— START Document passage —
Rotate the canned goods and water once a year and keep it next to your favorite assault rifle. with careful use, you can live ten days on this.
How do I know? I just got done testing it! Was only expecting to get a week.


----------



## phideaux (Nov 7, 2015)

I would doubleup on them Vienna sausages, and beanie wiennies, and leave out the pop , and something else.



Jim


----------



## RedBeard (May 8, 2017)

Good list! I love those Vienna sausages! but not the bbq ones they taste funny.....


----------



## phideaux (Nov 7, 2015)

Vienna weenies and Ritz crackers....OMG




Jim


----------



## Tweto (Nov 26, 2011)

There's nothing wrong with being cheap. I spent most of my life on the cheap.

Good BOB!!


----------



## marlas1too (Feb 28, 2010)

would have canned tuna,sardines,deviled ham and some saltines oh don't frget the hot sause


----------



## Sentry18 (Aug 5, 2012)

Magus said:


> 6 cans of beanie weenie.3$ [GOOGLE IT YANKEE!]


Here in the Middle we call those Franks-n-Beans!


----------



## RedBeard (May 8, 2017)

If you guys are talking about cocktail weenies we call those monkey dinks. Now that i think about it that's not a northern thing. Im pretty sure my dad started that....


----------



## RedBeard (May 8, 2017)

So i know im a yankee and all but i don't know what we are supposed to call southerners if we are yankees.....


----------



## Tweto (Nov 26, 2011)

RedBeard said:


> So i know im a yankee and all but i don't know what we are supposed to call southerners if we are yankees.....


The people in Rhode Island call themselves swamp Yankees.


----------



## RedBeard (May 8, 2017)

Tweto said:


> The people in Rhode Island call themselves swamp Yankees.


Ya that's because new jersey and rhode island smell like a swamp donkey's butthole. I also heard that term in Connecticut.


----------



## LastOutlaw (Jun 1, 2013)

It's ok to call a Yankee a Yankee but you best not call a Southerner anything! We have enough BS right now.


----------



## backlash (Nov 11, 2008)

RedBeard said:


> If you guys are talking about cocktail weenies we call those monkey dinks. Now that i think about it that's not a northern thing. Im pretty sure my dad started that....


Cocktail weenies, also called little smokies, and Vienna sausages are a completely different thing.
Vienna sausages are more like mini potted meat hotdogs.
All are good eats.
Now I'm hungry.

One of my favorite pot luck dishes.
One bottle of Sweet baby Ray's BBQ sauce.
A pound of Little Smokies
Put everything in a crock pot and heat.
Supply toothpicks so everyone keeps their fingers out of the pot.


----------



## RedBeard (May 8, 2017)

LastOutlaw said:


> It's ok to call a Yankee a Yankee but you best not call a Southerner anything! We have enough BS right now.
— END Document passage —
— START Records shown —
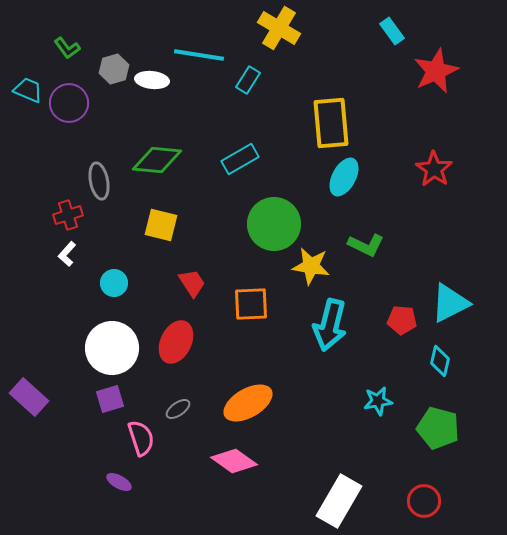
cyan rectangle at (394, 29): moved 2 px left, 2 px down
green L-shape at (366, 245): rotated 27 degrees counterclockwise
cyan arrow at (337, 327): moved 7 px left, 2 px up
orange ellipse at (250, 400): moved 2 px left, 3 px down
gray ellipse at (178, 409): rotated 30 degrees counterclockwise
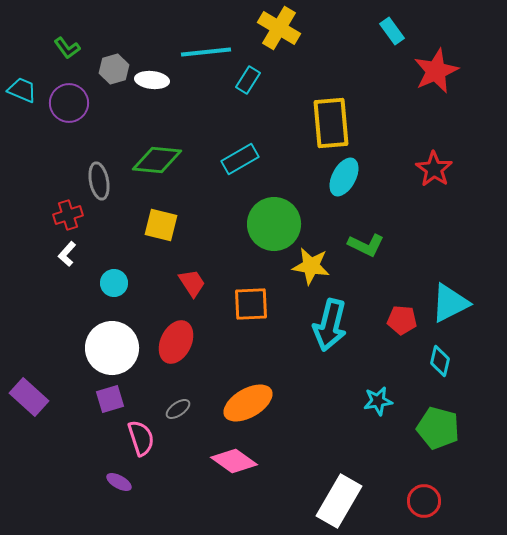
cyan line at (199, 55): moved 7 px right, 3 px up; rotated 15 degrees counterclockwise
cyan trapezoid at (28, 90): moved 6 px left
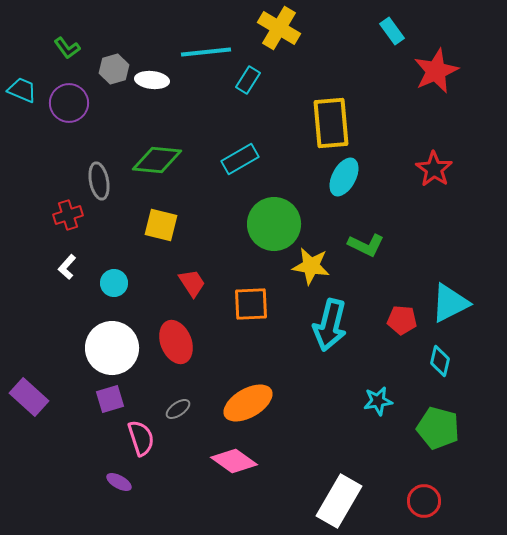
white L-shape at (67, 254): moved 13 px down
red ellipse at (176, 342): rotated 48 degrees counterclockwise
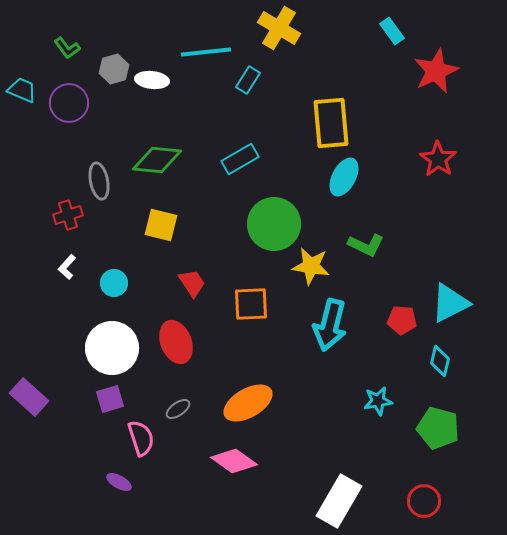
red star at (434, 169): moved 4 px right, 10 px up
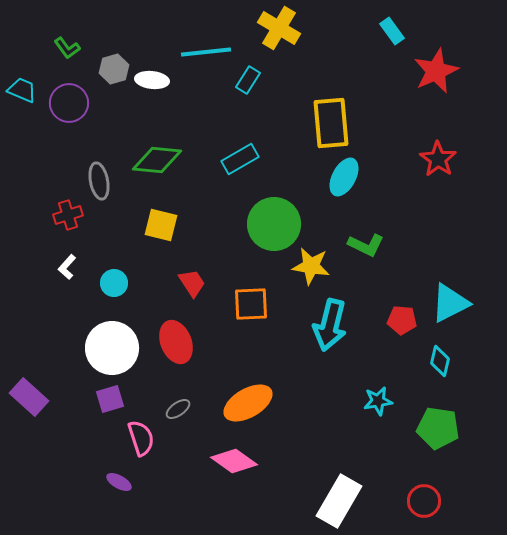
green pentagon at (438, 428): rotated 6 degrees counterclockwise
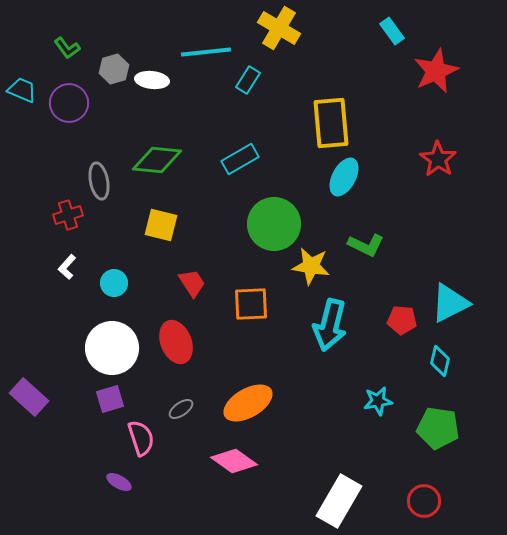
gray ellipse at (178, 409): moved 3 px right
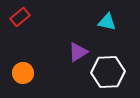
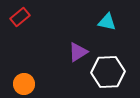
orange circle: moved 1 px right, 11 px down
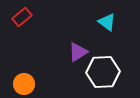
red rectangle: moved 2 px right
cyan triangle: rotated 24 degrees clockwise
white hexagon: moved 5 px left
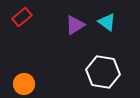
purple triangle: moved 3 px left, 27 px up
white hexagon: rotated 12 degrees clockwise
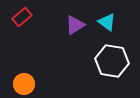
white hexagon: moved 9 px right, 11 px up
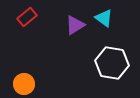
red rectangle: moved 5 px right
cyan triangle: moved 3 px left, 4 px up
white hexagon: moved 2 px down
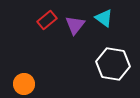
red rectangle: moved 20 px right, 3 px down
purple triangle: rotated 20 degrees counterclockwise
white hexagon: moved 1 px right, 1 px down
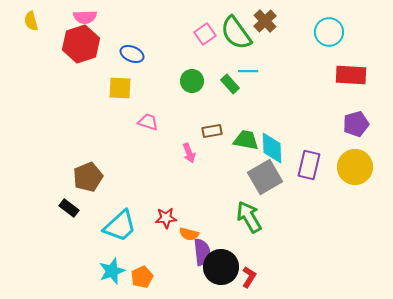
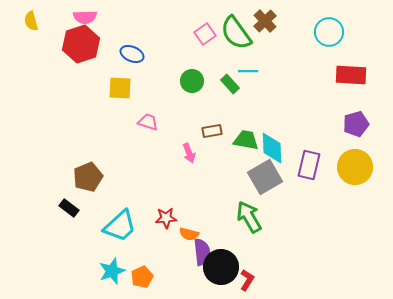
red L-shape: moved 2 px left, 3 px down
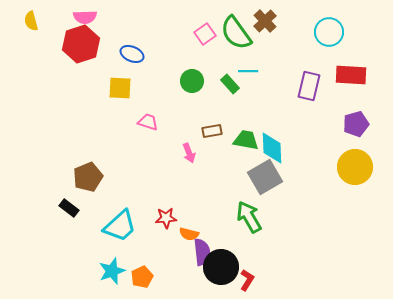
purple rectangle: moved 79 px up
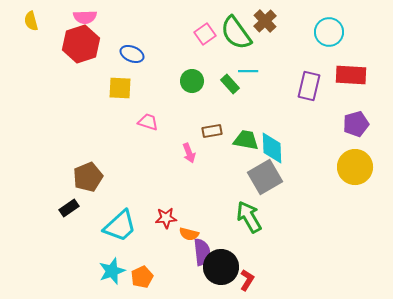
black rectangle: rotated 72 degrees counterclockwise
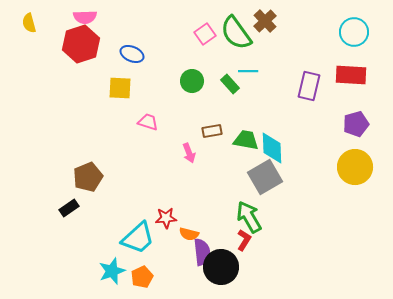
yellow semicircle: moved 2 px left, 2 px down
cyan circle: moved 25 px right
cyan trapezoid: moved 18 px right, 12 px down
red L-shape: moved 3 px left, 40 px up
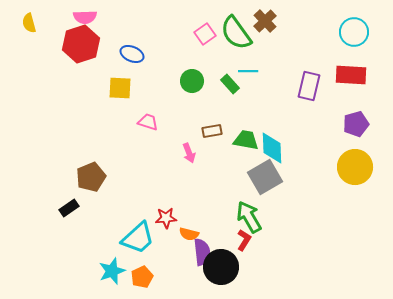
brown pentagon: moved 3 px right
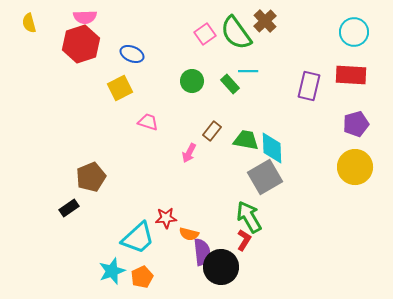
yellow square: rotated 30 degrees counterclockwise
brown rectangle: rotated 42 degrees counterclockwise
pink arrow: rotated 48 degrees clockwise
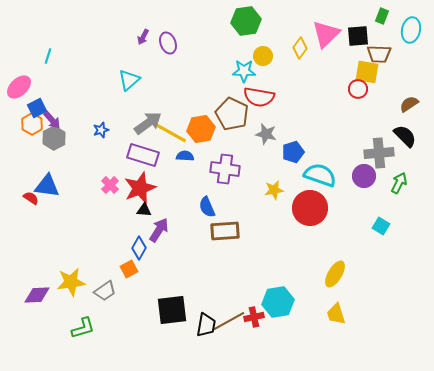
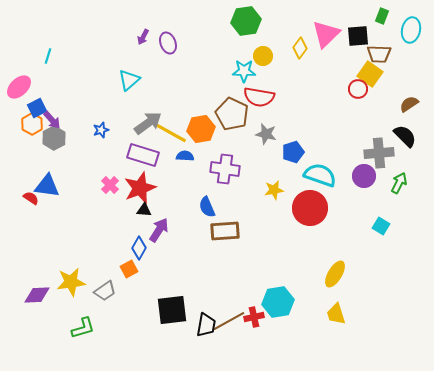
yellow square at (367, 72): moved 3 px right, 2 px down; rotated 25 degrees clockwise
— END Records shown —
*Required work:*
According to the forum thread, what do the people in Rhode Island call themselves? The entries aren't needed for this.

*Exercise result:*
Swamp Yankees.